- _Exercise description_: From the first record to the last, write each one out again exactly.

- _Data in this exercise_:
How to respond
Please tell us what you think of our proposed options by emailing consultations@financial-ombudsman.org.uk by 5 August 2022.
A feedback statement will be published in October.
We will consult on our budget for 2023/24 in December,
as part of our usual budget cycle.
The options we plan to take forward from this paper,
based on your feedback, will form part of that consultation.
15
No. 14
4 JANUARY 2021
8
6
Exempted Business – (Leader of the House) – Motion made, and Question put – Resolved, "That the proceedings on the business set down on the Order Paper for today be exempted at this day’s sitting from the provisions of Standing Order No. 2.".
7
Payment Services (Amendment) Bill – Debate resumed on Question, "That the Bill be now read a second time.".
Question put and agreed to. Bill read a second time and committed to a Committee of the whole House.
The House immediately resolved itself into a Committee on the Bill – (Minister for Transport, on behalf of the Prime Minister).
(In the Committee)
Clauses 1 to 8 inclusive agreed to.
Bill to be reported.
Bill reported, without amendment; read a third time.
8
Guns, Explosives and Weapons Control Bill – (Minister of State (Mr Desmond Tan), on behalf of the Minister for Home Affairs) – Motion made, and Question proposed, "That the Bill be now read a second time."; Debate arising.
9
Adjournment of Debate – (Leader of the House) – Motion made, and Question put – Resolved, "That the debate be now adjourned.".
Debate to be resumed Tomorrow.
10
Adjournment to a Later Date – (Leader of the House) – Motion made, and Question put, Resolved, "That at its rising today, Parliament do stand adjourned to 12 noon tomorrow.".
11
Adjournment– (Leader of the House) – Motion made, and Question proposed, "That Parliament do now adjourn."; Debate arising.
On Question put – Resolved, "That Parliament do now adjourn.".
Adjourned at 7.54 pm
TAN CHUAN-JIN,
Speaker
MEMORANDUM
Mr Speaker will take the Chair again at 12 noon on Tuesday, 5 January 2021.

- _Output below_:
How to respond
Please tell us what you think of our proposed options by emailing consultations@financial-ombudsman.org.uk by 5 August 2022.
A feedback statement will be published in October.
We will consult on our budget for 2023/24 in December,
as part of our usual budget cycle.
The options we plan to take forward from this paper,
based on your feedback, will form part of that consultation.
15
No. 14
4 JANUARY 2021
8
6
Exempted Business – (Leader of the House) – Motion made, and Question put – Resolved, "That the proceedings on the business set down on the Order Paper for today be exempted at this day’s sitting from the provisions of Standing Order No. 2.".
7
Payment Services (Amendment) Bill – Debate resumed on Question, "That the Bill be now read a second time.".
Question put and agreed to. Bill read a second time and committed to a Committee of the whole House.
The House immediately resolved itself into a Committee on the Bill – (Minister for Transport, on behalf of the Prime Minister).
(In the Committee)
Clauses 1 to 8 inclusive agreed to.
Bill to be reported.
Bill reported, without amendment; read a third time.
8
Guns, Explosives and Weapons Control Bill – (Minister of State (Mr Desmond Tan), on behalf of the Minister for Home Affairs) – Motion made, and Question proposed, "That the Bill be now read a second time."; Debate arising.
9
Adjournment of Debate – (Leader of the House) – Motion made, and Question put – Resolved, "That the debate be now adjourned.".
Debate to be resumed Tomorrow.
10
Adjournment to a Later Date – (Leader of the House) – Motion made, and Question put, Resolved, "That at its rising today, Parliament do stand adjourned to 12 noon tomorrow.".
11
Adjournment– (Leader of the House) – Motion made, and Question proposed, "That Parliament do now adjourn."; Debate arising.
On Question put – Resolved, "That Parliament do now adjourn.".
Adjourned at 7.54 pm
TAN CHUAN-JIN,
Speaker
MEMORANDUM
Mr Speaker will take the Chair again at 12 noon on Tuesday, 5 January 2021.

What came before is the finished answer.